Au moment, où j’écris ces lignes, nous ne savons pas si les plans proposés de désescalade entre le Liban et Israël auront des lendemains positifs. La multiplication des acteurs intéressés par les conséquences du conflit, la désespérance des populations et les inextricables arcanes de la vie politique du pays du Cèdre comme de Tel Aviv ajoutent leurs obstacles à la recherche de la paix.
Et puis, finalement, que pouvons-nous encore pour la paix au Levant ? Quelles leçons pouvons-nous offrir après que la République française a abandonné les chrétiens libanais entre 1975 et 1990, concourant à l’établissement les prodromes des crises actuelles ? Qui parle dans les médias hexagonaux des déficiences des accords de Taëf pour plonger aux racines de la montée en puissance du Hezbollah ? Qui se souvient des positions labiles du chef de l’État au sujet de Beyrouth ?
Bien peu de monde.
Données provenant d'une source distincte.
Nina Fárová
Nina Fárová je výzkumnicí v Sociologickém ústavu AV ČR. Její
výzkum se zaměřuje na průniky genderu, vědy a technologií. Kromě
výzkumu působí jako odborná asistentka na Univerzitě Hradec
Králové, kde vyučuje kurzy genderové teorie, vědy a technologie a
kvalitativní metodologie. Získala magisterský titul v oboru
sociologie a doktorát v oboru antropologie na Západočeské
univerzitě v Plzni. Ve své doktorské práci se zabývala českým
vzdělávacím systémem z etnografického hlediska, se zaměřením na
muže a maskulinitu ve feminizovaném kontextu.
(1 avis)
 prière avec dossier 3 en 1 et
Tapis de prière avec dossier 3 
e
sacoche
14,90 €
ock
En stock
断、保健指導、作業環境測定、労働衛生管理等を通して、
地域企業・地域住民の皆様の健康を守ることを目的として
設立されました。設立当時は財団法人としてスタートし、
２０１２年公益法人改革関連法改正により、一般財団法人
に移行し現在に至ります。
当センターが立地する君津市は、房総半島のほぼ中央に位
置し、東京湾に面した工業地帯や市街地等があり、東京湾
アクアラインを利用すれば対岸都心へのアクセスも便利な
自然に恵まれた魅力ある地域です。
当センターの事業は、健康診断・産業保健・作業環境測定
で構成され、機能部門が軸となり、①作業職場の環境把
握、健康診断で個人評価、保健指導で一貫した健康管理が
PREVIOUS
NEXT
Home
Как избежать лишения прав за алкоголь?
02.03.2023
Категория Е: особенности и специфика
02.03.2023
Le débat public français, et notamment à droite, est saturé de positions affligeantes, les uns excusant par principe toutes les actions de Tsahal, les autres éprouvant une attraction perverse pour la force du parti de Dieu.
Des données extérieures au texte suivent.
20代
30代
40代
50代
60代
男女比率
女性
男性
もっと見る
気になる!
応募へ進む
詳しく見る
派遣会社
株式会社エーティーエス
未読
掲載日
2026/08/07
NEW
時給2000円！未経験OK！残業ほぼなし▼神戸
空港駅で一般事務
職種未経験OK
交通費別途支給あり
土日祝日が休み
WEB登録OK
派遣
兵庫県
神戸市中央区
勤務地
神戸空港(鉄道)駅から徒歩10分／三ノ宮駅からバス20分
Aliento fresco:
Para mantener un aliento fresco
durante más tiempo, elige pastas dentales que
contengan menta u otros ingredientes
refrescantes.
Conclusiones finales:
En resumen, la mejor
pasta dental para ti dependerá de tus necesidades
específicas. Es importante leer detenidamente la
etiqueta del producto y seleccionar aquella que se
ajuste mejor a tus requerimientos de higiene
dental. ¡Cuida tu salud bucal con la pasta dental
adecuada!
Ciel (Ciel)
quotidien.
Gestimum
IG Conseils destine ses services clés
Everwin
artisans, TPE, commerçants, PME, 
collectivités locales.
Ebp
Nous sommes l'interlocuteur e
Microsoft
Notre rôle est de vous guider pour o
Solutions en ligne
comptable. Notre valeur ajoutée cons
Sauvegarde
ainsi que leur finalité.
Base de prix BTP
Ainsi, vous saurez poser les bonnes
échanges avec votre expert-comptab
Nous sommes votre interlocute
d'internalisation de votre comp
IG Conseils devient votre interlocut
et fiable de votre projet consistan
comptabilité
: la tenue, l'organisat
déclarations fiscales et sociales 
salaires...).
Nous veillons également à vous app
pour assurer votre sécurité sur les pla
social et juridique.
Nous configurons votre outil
Je discutais récemment avec une jeune journaliste d’une chaîne particulièrement en vue qui s’étonnait qu’on puisse tenir un discours encore critique sur la conduite de la guerre de Benjamin Netanyahu. Elle n’avait jamais entendu cela dans les couloirs de son employeur. Comme si le poison politique seriné par un Jean-Luc Mélenchon ayant préféré Rima Hassan à Andréa Kotarac avait déclenché une déstabilisation immunitaire de la droite française, incapable d’esprit critique sur la conduite de la guerre israélienne.
Il est pourtant patent qu’en Palestine comme au Liban le gouvernement israélien poursuit une stratégie maximaliste faisant trop peu de cas des victimes civiles et des conséquences à long terme de son action. Pour certains, il ne peut en aller autrement pour faire face aux stratégies d’enfouissement et à l’utilisation des populations civiles comme boucliers humains. C’est faire bien peu de cas des remontrances répétées de nombreux chefs d’États occidentaux, France et États-Unis en tête, devant les bombardements et les vies brisées par leur déluge de feu.
Une remise en cause des politiques occidentales
Après avoir longuement reproché à la gauche d’importer le conflit israélo-palestinien au cœur de notre société, voilà que la droite lui cède, actant par son déséquilibre, et parfois jusqu’à son inhumanité, le triomphe de la stratégie de son adversaire. On lit même en quelques endroits qu’Emmanuel Macron appartiendrait à la communauté des antisémites résiduels, qu’il serait un sbire des mollahs, et autres inepties. L’Élysée n’a pourtant rien d’un souk à keffieh, et la diplomatie française n’est pas un repaire de groupies d’Hassan Nasrallah. Le cours des évènements en Palestine comme au Liban ne peut simplement pas satisfaire ceux qui espèrent pour la région une halte durable des violences.
Ces négociations intègreront, si elles sont autre chose qu’une nouvelle glaciation irresponsable des enjeux, des équilibres régionaux qui ne sont pas solubles dans une guerre de civilisation qui n’aura comme conséquence que la vie en armes sans fin pour toute la région. Or comment imaginer qu’elles pourront avancer sans une remise en cause des politiques occidentales elles-mêmes, vis-à-vis de la Syrie, de la Turquie et de l’Irak ? Nous sommes loin de la projection obscène d’une volonté de casser la gueule aux mondes arabes, perses et levantins qui tient lieu de boussole géopolitique à de trop nombreux commentateurs médiatiques, lesquels ne manqueront pas de regretter les immanquables conséquences migratoires de leurs saillies.
Alors que des otages croupissent encore dans les caves odieuses des barbares du Hamas, que des familles entières, de Palestine et du Liban, vivent dans l’angoisse de la dévastation et de la mort, que des milliers de familles du Nord d’Israël ne peuvent habiter leurs foyers, le premier effort bénéfique à la paix que peuvent consentir les Français, revient à déciller leurs regards sur l’horreur qui se joue maintenant en Terre Sainte, et à recouvrer la dignité dont ils n’auraient jamais dû se départir pour évoquer ce drame.